▶ **DATA FOR PROCESSING**
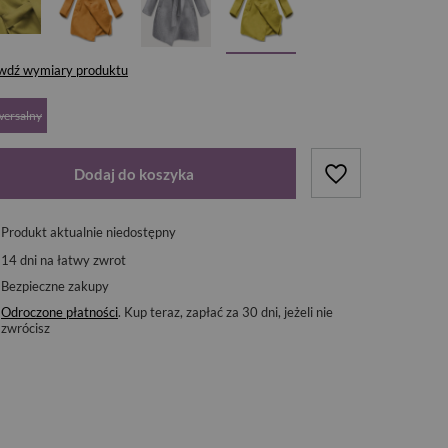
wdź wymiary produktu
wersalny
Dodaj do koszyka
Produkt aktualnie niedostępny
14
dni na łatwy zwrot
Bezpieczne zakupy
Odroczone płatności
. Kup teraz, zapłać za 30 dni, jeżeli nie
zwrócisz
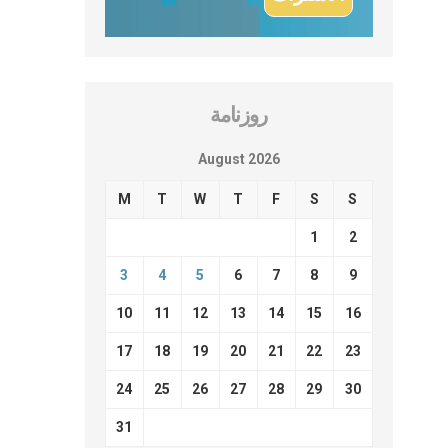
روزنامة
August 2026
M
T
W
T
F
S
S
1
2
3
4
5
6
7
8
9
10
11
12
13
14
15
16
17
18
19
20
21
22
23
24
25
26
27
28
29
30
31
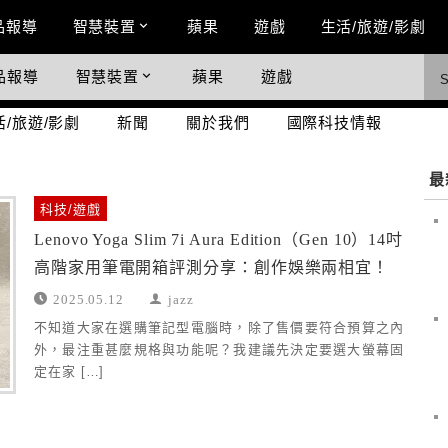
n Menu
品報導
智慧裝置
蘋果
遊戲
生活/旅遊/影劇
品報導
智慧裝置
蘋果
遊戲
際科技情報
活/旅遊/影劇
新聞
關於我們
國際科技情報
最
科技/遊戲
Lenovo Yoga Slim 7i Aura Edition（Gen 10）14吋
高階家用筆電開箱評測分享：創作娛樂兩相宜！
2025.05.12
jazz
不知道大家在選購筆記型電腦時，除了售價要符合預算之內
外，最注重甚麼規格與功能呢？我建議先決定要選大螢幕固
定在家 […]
* * *
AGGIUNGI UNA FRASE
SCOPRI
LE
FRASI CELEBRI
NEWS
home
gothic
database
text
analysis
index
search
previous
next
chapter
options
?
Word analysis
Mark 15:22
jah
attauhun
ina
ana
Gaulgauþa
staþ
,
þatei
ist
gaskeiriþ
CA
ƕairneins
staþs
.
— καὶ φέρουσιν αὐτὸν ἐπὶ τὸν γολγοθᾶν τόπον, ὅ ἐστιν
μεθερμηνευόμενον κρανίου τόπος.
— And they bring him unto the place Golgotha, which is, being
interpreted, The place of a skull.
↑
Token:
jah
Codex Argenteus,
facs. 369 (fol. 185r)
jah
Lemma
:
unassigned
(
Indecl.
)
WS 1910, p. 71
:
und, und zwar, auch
* * *
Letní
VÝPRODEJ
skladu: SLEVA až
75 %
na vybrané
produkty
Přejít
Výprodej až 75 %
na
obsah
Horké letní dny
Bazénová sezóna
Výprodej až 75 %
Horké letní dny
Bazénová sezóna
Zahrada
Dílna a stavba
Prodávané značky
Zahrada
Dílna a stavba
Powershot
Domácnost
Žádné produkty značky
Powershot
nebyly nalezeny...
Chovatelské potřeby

▶ **WHAT YOU HAVE TO DO**
Starting at the line that has "AGGIUNGI UNA FRASE" and stopping after the line that has "μεθερμηνευόμενον κρανίου τόπος.", write out those lines again with "chapter" renamed to "section", and change nothing else.

▶ **SOLUTION TO THIS TASK**
AGGIUNGI UNA FRASE
SCOPRI
LE
FRASI CELEBRI
NEWS
home
gothic
database
text
analysis
index
search
previous
next
section
options
?
Word analysis
Mark 15:22
jah
attauhun
ina
ana
Gaulgauþa
staþ
,
þatei
ist
gaskeiriþ
CA
ƕairneins
staþs
.
— καὶ φέρουσιν αὐτὸν ἐπὶ τὸν γολγοθᾶν τόπον, ὅ ἐστιν
μεθερμηνευόμενον κρανίου τόπος.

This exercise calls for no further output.